Я лишь пожала плечами.
— Не думаю, что Бог — женщина, если вопрос был об этом.
Коул посмеялся.
— Ты еще шутишь над этим? Серьезно?
— Либо так, либо плакать. — Я почувствовала, как задрожали губы. — Дерьмо. Я сейчас расплачусь. — Слезы вырвались прежде, чем я могла остановить их; рыдание вырывалось из самых моих глубин.
Коул обнял меня за плечи и притянул к себе; его футболка моментально промокла на груди, куда я положила голову.
— Ты сможешь пережить это, Ханна.
— Я до сих пор вижу лица мамы и папы. Я видела, как они прошли через ад, когда Элли диагностировали опухоль, и видела такой же взгляд, когда лежала в больничной койке. Весь их мир почти исчез вместе со мной, и это моя вина. — И начала рыдать сильнее.
— Ш-ш, — успокаивал Коул, прижимая все ближе. — Никто не виноват. Все будет хорошо.
Правда была в том, что я была напугана. Напугана тем, что одно неверное движение могло оторвать меня от жизни. Внезапно беременность стала для меня этой вещью. Это было ненормально. Доктор сказал мне, что у меня может быть совершенно здоровая беременность, но страх перед внематочным зачатием был слишком велик. Этот страх заставил горевать меня слишком рано из-за того, что я всегда принимала за само собой разумеющееся в будущем.
* * *
Сидя на кафельном полу в туалете, я вытерла влажные щеки и прижалась спиной к ванной, обняв руками колени, чтобы подтянуть к себе.

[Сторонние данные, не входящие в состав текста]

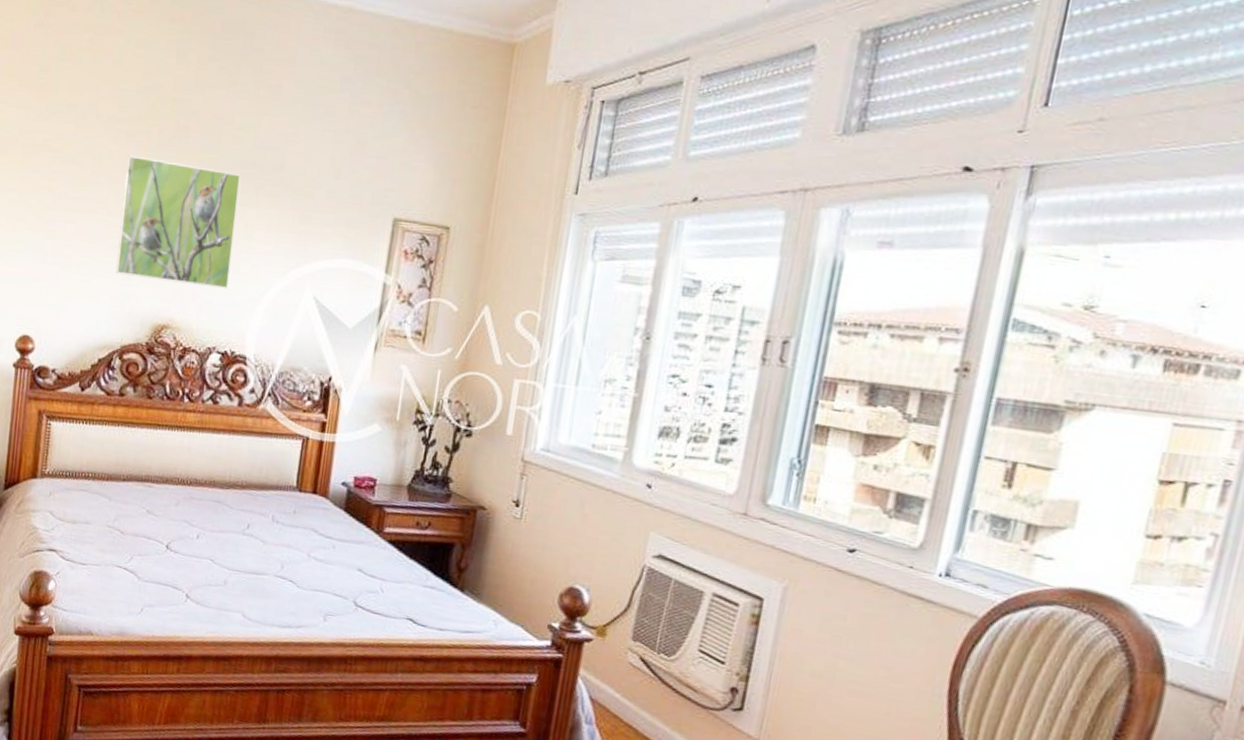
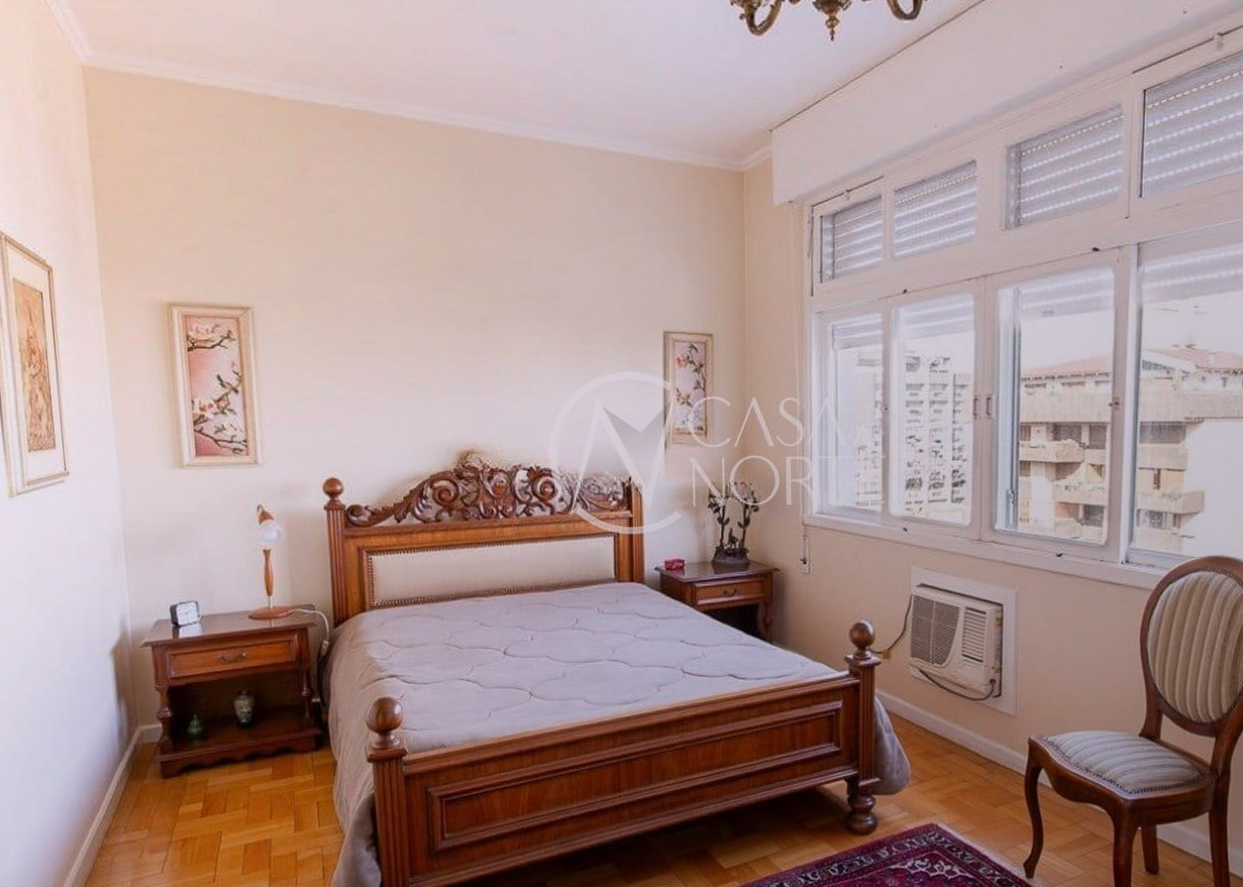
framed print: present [116,155,242,290] -> none [408,297,524,411]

Этот не родившийся ребенок, преддверие смерти и горе изменили меня. Они сделали меня немного одиноким человеком. Я потеряла большую часть школьных друзей и создала дистанцию между собой и семьей. Частично из-за того, что чувствовала вину. В ту ночь я безрассудно повела себя с Марко, из-за чего напугала до смерти самых близких мне людей. Все они стали слишком сильно опекать меня. До такой степени, что это начало душить. И это помогло осознать мне еще больше.
Я была в депрессии в течение месяцев. С разбитым сердцем.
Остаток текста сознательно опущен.